Look at the ID's and match them to locations? Are they all from the US? That might give credence to FBI angle (which I think is bullocks).
Look at the ID's and start matching users.
Look for commonality between said users, this far too large of a list of users to simply be a list of OWS protestors (sorry, if OWS was ever that large on just apple users alone OWS would have succeeded instead of being a punch line). Your doing this just to exclude conspiracy theories like a national we spy on people with shiny toys conspiracy theory.

Once you've concluded that there isn't anything in common between most of these people you can't start the real work:
Start matching the common thing or applications between those users. You will probably discover something really benign like they they all have AT&T accounts that belong to the western part of the US or they all have the Twitter application or something really boring.

///sorry to ruin your conspiracy theories, have but have fun reverse engineering this

////yes I posted this earlier today but no one has bothered to solve this yet and it's still getting airtime.....

Apple trying to fix a NON DENIAL (2, Insightful)

Anonymous Coward | more than 2 years ago | (#41243317)

The actual official press release from the FBI, the only statement that matters, didn't deny it, it says "at this time there is no evidence". It was a non denial denial. Apple are simply trying to fix the non-denial denial.

But I agree with you, it is likely a rogue app, or an App with a very bad EULA captured the data. It is also likely the FBI got it as part of an investigation into that app.

Now they should try to match up the common app and then we will know more.

Re:Drat and bother, or how to solve this mystery (2)

DuranDuran (252246) | more than 2 years ago | (#41243349)

> (which I think is bullocks).

Are you saying it's a load of bulls?

The FBI said... (0)

Anonymous Coward | more than 2 years ago | (#41242909)

Why would anyone believe anything the FBI says?

When they're not simply wrong, they are lying to protect state secrets and the security of their agents.

Apple is a cunt (-1)

Anonymous Coward | more than 2 years ago | (#41243011)

Anyone who buys Apple products is a cunt.

Don't be a cunt.

USE THE APNS TO TRACK THE APP IT CAME FROM (0)

Anonymous Coward | more than 2 years ago | (#41244533)

APPLE CAN USE A *SINGLE* APNS TOKEN TO TRACK WHICH APP THE UDIDS/APNS/ETC CAME FROM, JUST DO THAT AND OUT THE WEB SERVICE THAT WAS OBVIOUSLY HACKED.

you only get a apns token when an app wants to receive push notifications..... think about that

also this is to defeat the fucking stupid yelling feature thing.

I wouldn't be surprised... (0)

Anonymous Coward | more than 2 years ago | (#41244767)

even if it was a state sponsored conspiracy.

Ugh (0)

Anonymous Coward | more than 2 years ago | (#41244821)

Ugh, my UDID is in that list.

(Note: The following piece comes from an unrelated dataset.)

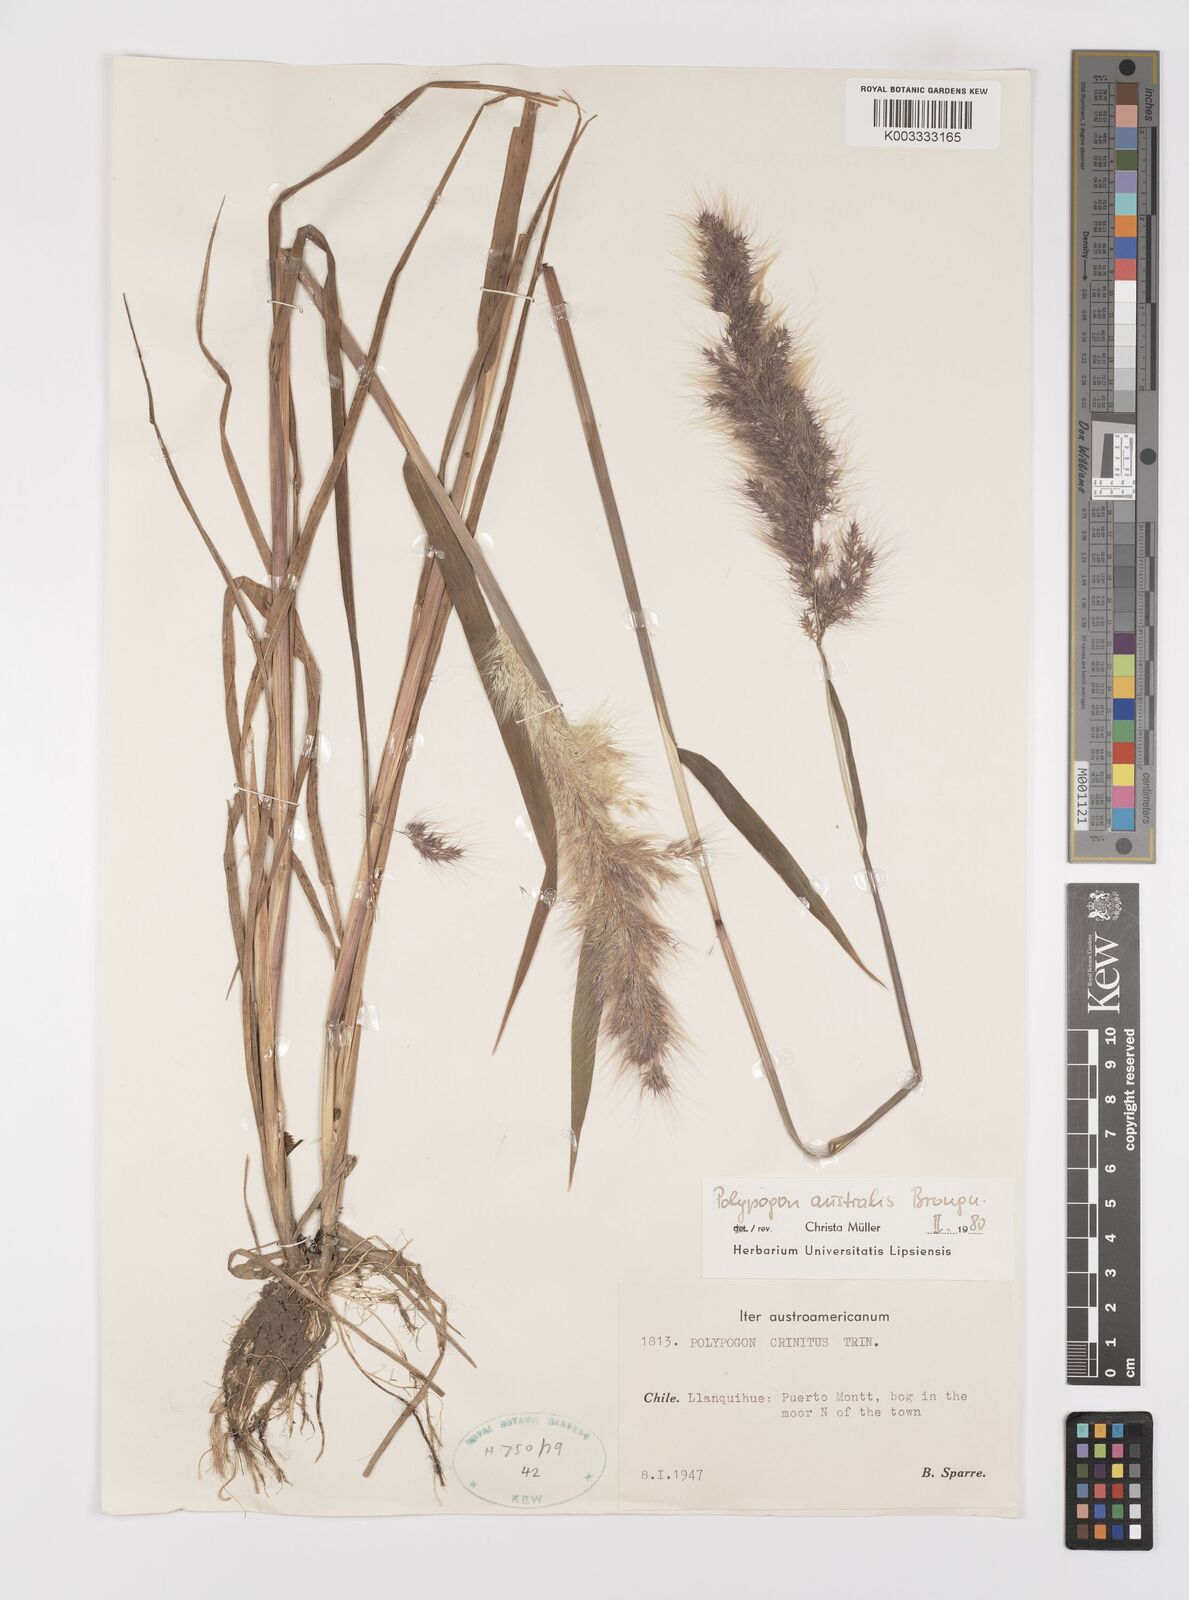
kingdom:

What should I do?

Only one day? (0)

Anonymous Coward | more than 2 years ago | (#41246603)

I find it interesting that they were able to start and complete an investigation after only one day, yet in other times the FBI says they don't have manpower or time to work on missing person cases where lives are involved.

Sure... (0)

Anonymous Coward | more than 2 years ago | (#41247209)

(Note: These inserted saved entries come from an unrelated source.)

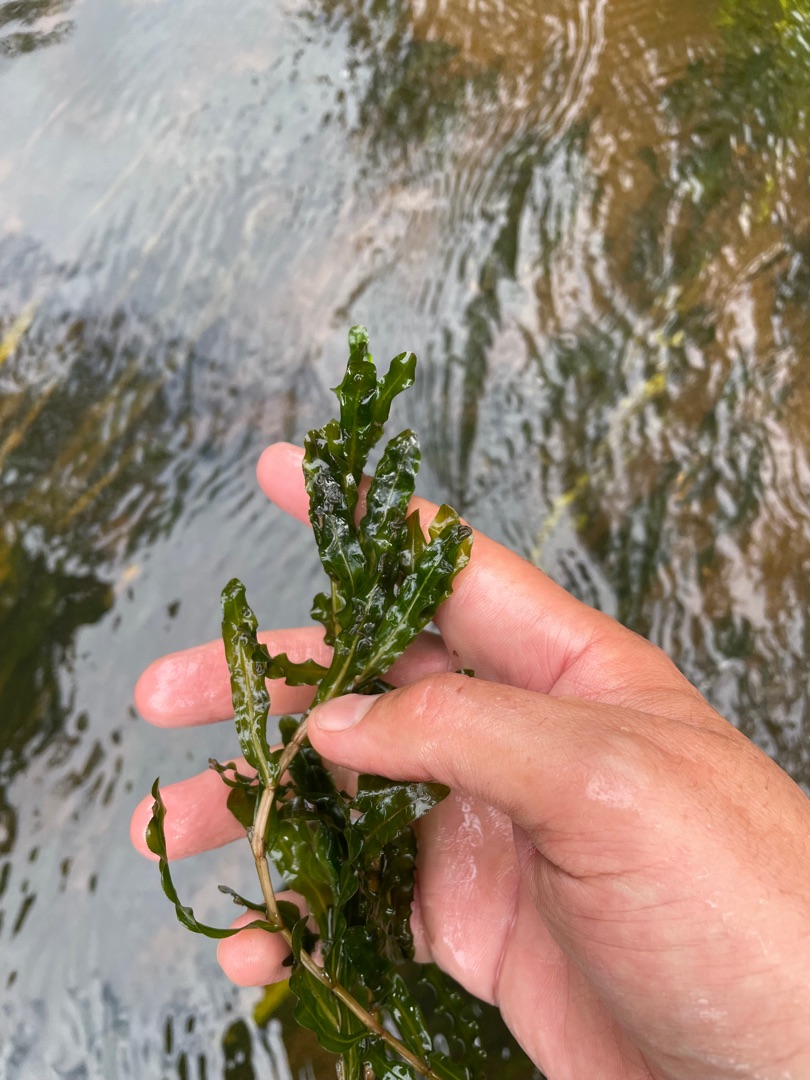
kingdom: Plantae
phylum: Tracheophyta
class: Liliopsida
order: Alismatales
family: Potamogetonaceae
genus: Potamogeton
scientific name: Potamogeton crispus
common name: Kruset vandaks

and Sandusky denied touching little boys.

damn apple and the FBI (0)

Anonymous Coward | more than 2 years ago | (#41249639)

Apple, and the federal government. Two of the lyingest organizations left, now that the USSR has folded. Of course the FBI had anything they wanted from apple, and the ability to easily compromise i-gadgets is something they would definitely want. It serves anyone who would buy apple products right, if they were spied on. Owning apple products is like being in a prison. What do the expect in a prison?